Und 71 Prozent der Befragten schilderten, sie hätten während der Attacken der Hamas auf Israel im Mai von Angriffen auf Juden in den USA und weltweit gehört. Für 45 Prozent stellt die extreme Rechte in den USA eine »sehr starke antisemitische Bedrohung« dar, für weitere 28 Prozent eine »recht große«. 19 Prozent sehen die extreme politische Linke als »sehr starke antisemitische Bedrohung«, weitere 19 Prozent als eine »recht große«. Für 24 Prozent ist »Extremismus im Namen des Islam« eine »sehr starke antisemitische Bedrohung«, für 28 Prozent eine »recht große«.
DREIKLANG Wenn eine Mehrheit der amerikanischen Juden auch immer noch eher demokratisch wählt und somit Gefahren implizit mehr auf der rechten Seite des politischen Spektrums verankert, so wird doch in dem AJC-Report der auch in Deutschland und Europa inzwischen geläufige Dreiklang des Antisemitismus, »rechts, links, islamistisch«, durch die Aussagen der Befragten hinreichend repräsentativ belegt.
Die »Goldene Medine« scheint heute eher Kanada zu sein.
Was ist also geblieben von der »Goldenen Medine«, jenem goldenen Land, als das jiddischsprachige Emigranten die USA über Generationen hinweg zu bezeichnen pflegten?

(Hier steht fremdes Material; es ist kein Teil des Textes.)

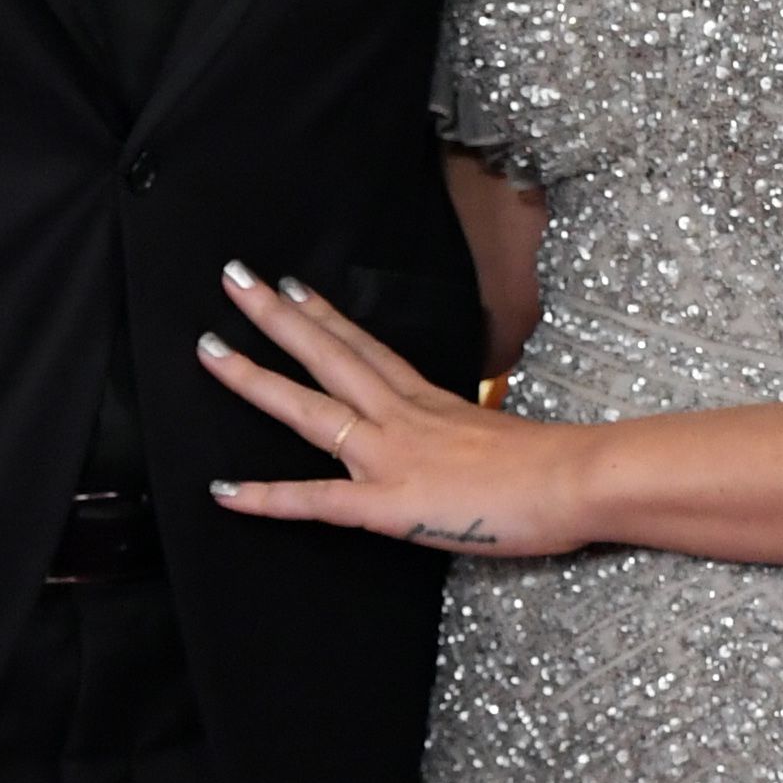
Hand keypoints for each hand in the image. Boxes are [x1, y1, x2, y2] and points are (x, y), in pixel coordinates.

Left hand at [201, 267, 589, 553]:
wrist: (574, 481)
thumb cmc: (556, 466)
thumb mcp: (504, 436)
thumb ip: (473, 435)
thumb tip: (470, 444)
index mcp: (431, 403)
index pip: (368, 350)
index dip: (327, 318)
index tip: (294, 288)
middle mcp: (401, 417)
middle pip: (328, 356)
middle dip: (276, 318)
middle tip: (233, 278)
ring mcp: (389, 456)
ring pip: (309, 409)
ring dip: (255, 378)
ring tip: (209, 349)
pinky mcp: (387, 504)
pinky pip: (314, 502)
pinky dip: (266, 498)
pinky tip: (224, 492)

Googelt man »Di Goldene Medine«, so kommen auf den ersten Seiten ausschließlich Einträge über Kanada vor …
Kein Wunder, dass der Jüdische Weltkongress (WJC), das alte Schlachtschiff im Kampf gegen den Antisemitismus, jetzt die Kräfte bündelt und eine Kooperation mit der erst 2020 als Instagram-Kampagne ins Leben gerufenen Organisation »Jewish on Campus« einging. Denn schließlich fühlte sich ein Drittel aller jüdischen Studierenden in den vergangenen Monaten direkt von Antisemitismus betroffen.

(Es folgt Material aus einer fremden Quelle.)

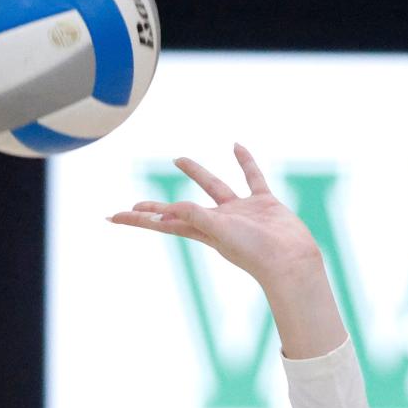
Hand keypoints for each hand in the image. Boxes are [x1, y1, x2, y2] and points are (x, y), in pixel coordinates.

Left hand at [108, 144, 320, 289]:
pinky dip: (245, 162)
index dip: (139, 219)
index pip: (163, 222)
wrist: (292, 261)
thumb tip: (171, 208)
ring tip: (178, 159)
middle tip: (135, 203)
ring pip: (212, 187)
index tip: (115, 216)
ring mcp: (240, 212)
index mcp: (202, 231)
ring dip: (195, 173)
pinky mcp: (263, 203)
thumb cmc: (255, 252)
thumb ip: (196, 217)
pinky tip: (237, 147)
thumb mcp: (220, 232)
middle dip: (156, 208)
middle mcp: (217, 221)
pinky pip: (251, 177)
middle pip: (178, 210)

SCHÄNDUNG Der letzte Übergriff war die Schändung der Tora an der GWU übrigens nicht. Im Verlauf des vergangenen Sonntags wurde Feuer an der Synagoge der Congregation Beth Israel in Austin (Texas) gelegt. Ursache des Feuers war ein Brandbeschleuniger, so die Polizei. Zum Glück wurde niemand verletzt. Der Schaden soll sich auf 25.000 Dollar belaufen.

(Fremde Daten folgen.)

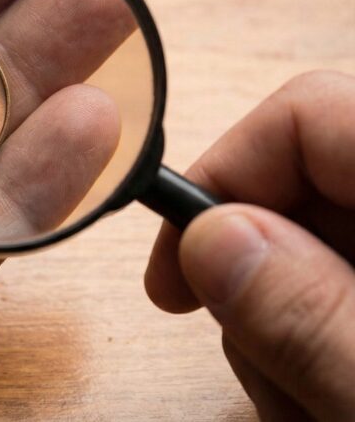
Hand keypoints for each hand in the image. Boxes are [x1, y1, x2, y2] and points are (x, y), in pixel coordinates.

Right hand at [146, 71, 354, 420]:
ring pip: (300, 251)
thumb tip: (211, 241)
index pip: (309, 112)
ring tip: (310, 409)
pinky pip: (325, 292)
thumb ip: (313, 320)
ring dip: (273, 332)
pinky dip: (306, 345)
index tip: (179, 260)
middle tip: (261, 368)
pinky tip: (325, 403)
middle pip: (293, 185)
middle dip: (247, 279)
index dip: (227, 172)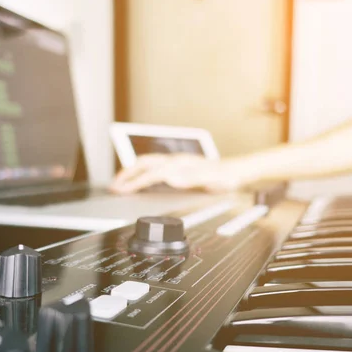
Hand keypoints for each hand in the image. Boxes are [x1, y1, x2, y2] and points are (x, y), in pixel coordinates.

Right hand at [109, 153, 254, 193]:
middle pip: (144, 163)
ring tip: (121, 183)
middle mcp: (177, 161)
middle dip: (126, 174)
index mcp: (181, 164)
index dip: (134, 182)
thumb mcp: (211, 179)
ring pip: (148, 163)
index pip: (151, 173)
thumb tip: (170, 178)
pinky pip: (156, 166)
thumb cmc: (227, 176)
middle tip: (113, 186)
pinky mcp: (181, 166)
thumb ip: (191, 178)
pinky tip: (142, 180)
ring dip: (132, 172)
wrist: (238, 170)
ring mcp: (178, 162)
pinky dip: (143, 172)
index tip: (120, 190)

In Austin hatte es in den vergangenen Wochen mehrere antisemitische Vorfälle aus allen Richtungen des politischen Judenhasses gegeben. Von ganz links bis neonazistisch, wie die Polizei mitteilte. Darunter auch Hate Speech sogenannter rassischer und ethnischer Minderheiten.
Von denen fühlen sich nämlich laut AJC-Report zehn Prozent der amerikanischen Juden »sehr stark antisemitisch bedroht«, 22 Prozent immerhin noch »recht stark«.
Es gibt wirklich Texte, die schreibt man nicht gern.